The takeaway is that a film is granted access to the world’s second largest box office, but it is worth it?

Previous Co-productions

A few Hollywood producers have previously seized the opportunity and experimented with a few films (i.e.: The Forbidden Kingdom and The Karate Kid) but failed to generate a substantial profit. However, in 2014, Paramount reignited the dead practice and ventured into co-production with Jiaflix Enterprise on Transformers: Age of Extinction. The film had a heavy marketing campaign, an abundance of Chinese product placements, and even inserted China’s government propaganda catering to SARFT–  it was literally asking to be greenlit.

SARFT approved and the film struck a goldmine earning a total of $1.1 billion worldwide, with almost a quarter of earnings grossed in China with $320 million–more than the US. Indeed, China’s untapped audience enticed Hollywood producers (and investors) to look at co-production with new eyes.

Kung Fu Panda 3

The Trajectory

DreamWorks, with the help of Chinese investors, has established an Oriental DreamWorks (yes, that’s the actual name) in Shanghai. Their first feature film, Kung Fu Panda 3, grossed $519 million worldwide.

Paramount Pictures recently signed a co-finance deall with Huahua Media and Shanghai Film group, who will also be distributing their films in China along with investing in their films over the next three years.

It’s not just Hollywood alone, but China’s media giants are on board too. Alibaba Pictures partnered with Stephen Spielberg’s Amblin Pictures Group to create films targeted to a global audience. The catch, of course, is Alibaba will have a minority stake in Amblin Partners.

Kong: Skull Island is Legendary’s upcoming film was also co-financed by China’s Tencent Pictures.

Dalian Wanda Group chairman Jianlin Wang, the owner of AMC Entertainment, made a name in Hollywood for his aggressive buys. Last year alone, Wang bought Legendary Entertainment, sealed a deal to merge with Carmike Theater Chains, and acquired Dick Clark Productions—a television production company that produces the Golden Globes and the American Country Music Awards.

Wang’s latest adventure in co-production was The Great Wall, starring Matt Damon. Producers recruited A-list actors and high profile director Zhang (Hero) to work on China’s most expensive film ($150 million) in hopes they could emulate a Hollywood blockbuster. Film critics panned the film for its plot contrivances, but the producers expect The Great Wall to be the poster-child for future co-productions.

So far, the results are tepid. The film earned a total $203.5 million, but compared to its budget and slow earnings, the film most likely won’t surpass Age of Extinction.

Which brings back the question: Is it worth it?  
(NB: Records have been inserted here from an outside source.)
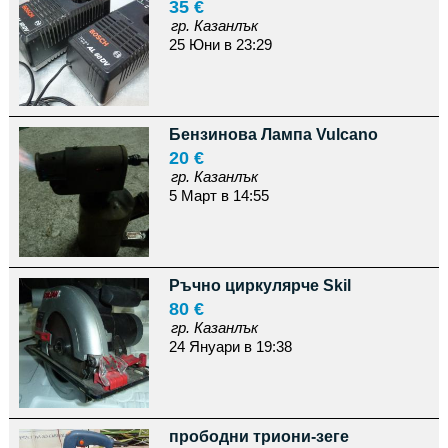
35 €
гр. Казанлък
25 Юни в 23:29
Бензинова Лампа Vulcano
20 €
гр. Казанлък
5 Март в 14:55
Ръчно циркулярче Skil
80 €
гр. Казанлък
24 Януари в 19:38
прободни триони-зеге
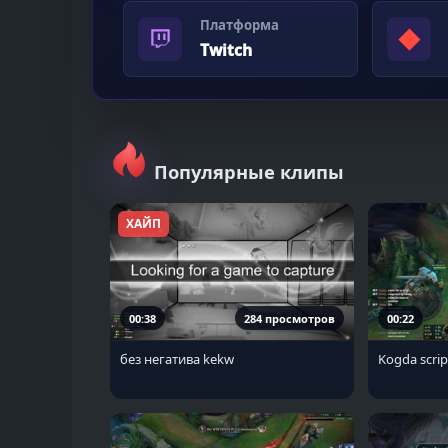
Платформа
◆
Twitch
Популярные клипы
ХАЙП
00:38
284 просмотров
00:22
без негатива kekw
Kogda scri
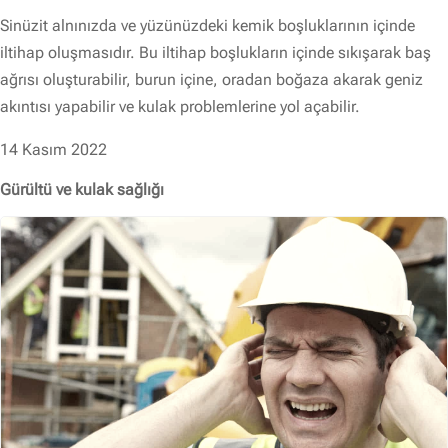
Sinüzit alnınızda ve yüzünüzdeki kemik boşluklarının içinde
iltihap oluşmasıdır. Bu iltihap boşlukların içinde sıkışarak baş
ağrısı oluşturabilir, burun içine, oradan boğaza akarak geniz
akıntısı yapabilir ve kulak problemlerine yol açabilir.
14 Kasım 2022
Gürültü ve kulak sağlığı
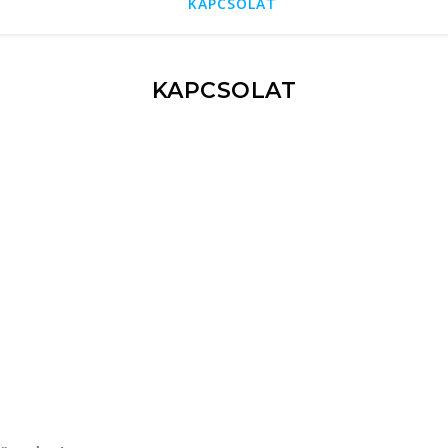
KAPCSOLAT
KAPCSOLAT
Co-production offers Hollywood the opportunity to sell their films to China’s market and reap rewards measuring up to a few hundred million USD. It’s a safety net if their films don’t do as expected at the domestic box office, but score high in the second largest movie market. Ideally, it would create a great form of “cultural exchange” between two different countries. (But is that even possible considering China’s latest crackdown on Western Influences and Hollywood’s continual pandering?)

This trending form of business venture, designed to loosen China’s byzantine bureaucracy, clearly opens both countries to more growth. Future partnerships, which could also be threatened by Trump’s trade war, all relies on China prioritizing its broader economic growth over protectionist policies and image control. And, for the most part, they do. In 2016, China temporarily expanded its foreign movie slots from 34 to 38 films to bolster box office growth and allowed foreign films to premiere on blackout dates where foreign films couldn’t be screened.

Although it’s a temporary solution, the Communist party does share its concerns about the market’s well-being. With the right incentives, hopefully, China will begin to de-censor themselves. It all starts with collaboration.